SOME SKEPTICS. That single-minded vision reflects three generations of Zambrano commitment to Cemex. Founded in 1906 under another name, the company was reorganized in 1920 by Zambrano's grandfather. When Zambrano returned from Stanford to join the company, he recalls, he had to overcome skepticism: "People said I'd be a disaster because I was a family member." He quickly proved them wrong, and of the doubters, he says drily: "I fired a few people in the first few months."
Now, Zambrano, a lifelong bachelor, is enjoying some of the rewards of success with expensive hobbies such as collecting Ferraris and an impressive array of contemporary Latin American art.
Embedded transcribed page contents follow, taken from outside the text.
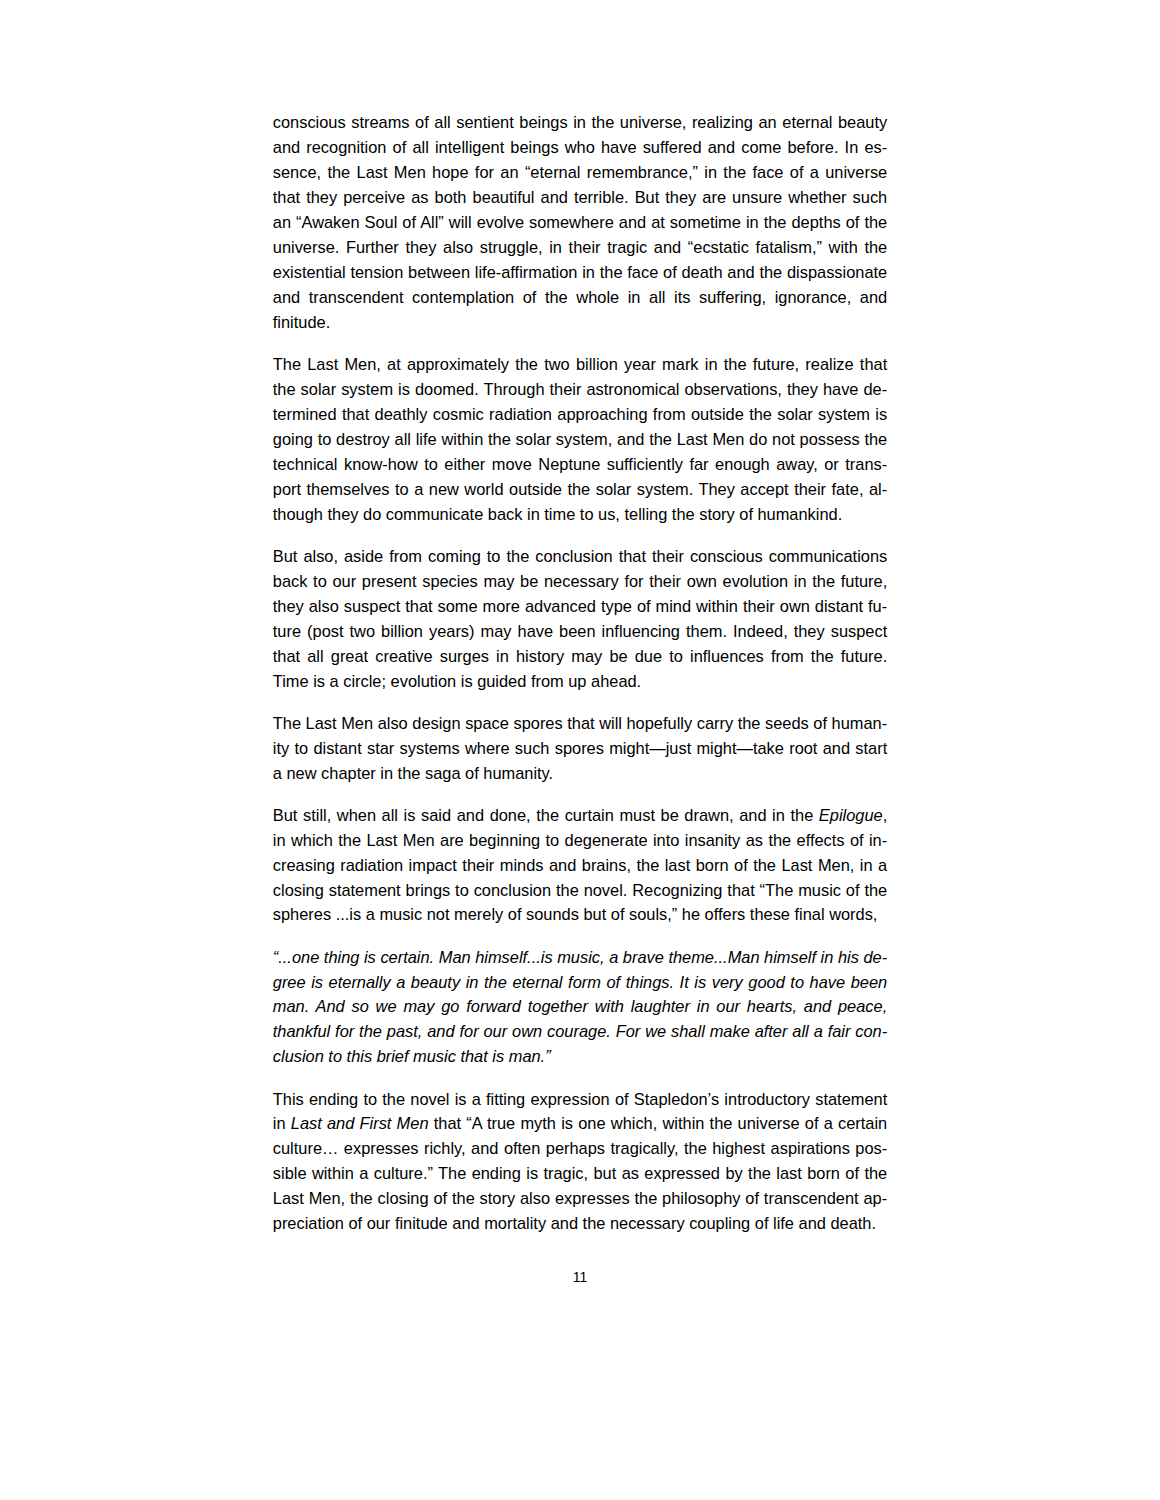conscious streams of all sentient beings in the universe, realizing an eternal beauty and recognition of all intelligent beings who have suffered and come before. In essence, the Last Men hope for an “eternal remembrance,” in the face of a universe that they perceive as both beautiful and terrible. But they are unsure whether such an “Awaken Soul of All” will evolve somewhere and at sometime in the depths of the universe. Further they also struggle, in their tragic and “ecstatic fatalism,” with the existential tension between life-affirmation in the face of death and the dispassionate and transcendent contemplation of the whole in all its suffering, ignorance, and finitude.
The Last Men, at approximately the two billion year mark in the future, realize that the solar system is doomed. Through their astronomical observations, they have determined that deathly cosmic radiation approaching from outside the solar system is going to destroy all life within the solar system, and the Last Men do not possess the technical know-how to either move Neptune sufficiently far enough away, or transport themselves to a new world outside the solar system. They accept their fate, although they do communicate back in time to us, telling the story of humankind.
But also, aside from coming to the conclusion that their conscious communications back to our present species may be necessary for their own evolution in the future, they also suspect that some more advanced type of mind within their own distant future (post two billion years) may have been influencing them. Indeed, they suspect that all great creative surges in history may be due to influences from the future. Time is a circle; evolution is guided from up ahead.
The Last Men also design space spores that will hopefully carry the seeds of humanity to distant star systems where such spores might—just might—take root and start a new chapter in the saga of humanity.
But still, when all is said and done, the curtain must be drawn, and in the Epilogue, in which the Last Men are beginning to degenerate into insanity as the effects of increasing radiation impact their minds and brains, the last born of the Last Men, in a closing statement brings to conclusion the novel. Recognizing that “The music of the spheres ...is a music not merely of sounds but of souls,” he offers these final words,
“...one thing is certain. Man himself...is music, a brave theme...Man himself in his degree is eternally a beauty in the eternal form of things. It is very good to have been man. And so we may go forward together with laughter in our hearts, and peace, thankful for the past, and for our own courage. For we shall make after all a fair conclusion to this brief music that is man.”
This ending to the novel is a fitting expression of Stapledon’s introductory statement in Last and First Men that “A true myth is one which, within the universe of a certain culture… expresses richly, and often perhaps tragically, the highest aspirations possible within a culture.” The ending is tragic, but as expressed by the last born of the Last Men, the closing of the story also expresses the philosophy of transcendent appreciation of our finitude and mortality and the necessary coupling of life and death.
11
He escapes his cement empire by strolling the extensive gardens of his country home in neighboring Coahuila state. Occasionally, he invites a flock of Zambranos for a family gathering at a Cemex-owned hotel in the vacation resort of CancPound n, one of the company's few non-cement-related assets. If Zambrano can navigate his company through Mexico's economic crisis, he'll be able to enjoy more than just a fancy lifestyle. He'll be able to say he firmly established Mexico's first true multinational on the world stage.